[Stored items from a collection]

BEGIN

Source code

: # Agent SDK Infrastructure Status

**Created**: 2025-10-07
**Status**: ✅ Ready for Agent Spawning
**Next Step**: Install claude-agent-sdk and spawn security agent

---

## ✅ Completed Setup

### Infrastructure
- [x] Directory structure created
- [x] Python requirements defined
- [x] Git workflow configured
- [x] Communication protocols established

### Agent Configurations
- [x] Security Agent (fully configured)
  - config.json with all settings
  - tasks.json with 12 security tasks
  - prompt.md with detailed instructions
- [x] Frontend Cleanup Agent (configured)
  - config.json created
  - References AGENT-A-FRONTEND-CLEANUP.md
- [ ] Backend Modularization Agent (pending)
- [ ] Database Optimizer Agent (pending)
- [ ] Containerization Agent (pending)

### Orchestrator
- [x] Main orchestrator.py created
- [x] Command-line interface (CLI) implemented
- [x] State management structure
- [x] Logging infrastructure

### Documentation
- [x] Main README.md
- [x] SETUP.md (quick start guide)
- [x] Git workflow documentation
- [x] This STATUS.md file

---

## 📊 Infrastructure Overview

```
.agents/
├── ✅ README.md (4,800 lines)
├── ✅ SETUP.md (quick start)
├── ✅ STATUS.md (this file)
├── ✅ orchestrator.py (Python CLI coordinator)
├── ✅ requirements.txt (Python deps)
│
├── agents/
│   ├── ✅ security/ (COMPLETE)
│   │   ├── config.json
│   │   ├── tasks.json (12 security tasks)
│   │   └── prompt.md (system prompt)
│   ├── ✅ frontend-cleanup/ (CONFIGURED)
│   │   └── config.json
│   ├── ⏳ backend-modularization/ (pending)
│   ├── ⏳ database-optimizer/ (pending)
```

END

▶ **TASK DIRECTIONS**: Copy the stretch of the records above that runs from the line with "## ✅ Completed Setup" through the line with "- tasks.json with 12 security tasks". Both end lines belong in the copy, and nothing else does.

▶ **WRITTEN ANSWER**:
## ✅ Completed Setup

### Infrastructure
- [x] Directory structure created
- [x] Python requirements defined
- [x] Git workflow configured
- [x] Communication protocols established

### Agent Configurations
- [x] Security Agent (fully configured)
  - config.json with all settings
  - tasks.json with 12 security tasks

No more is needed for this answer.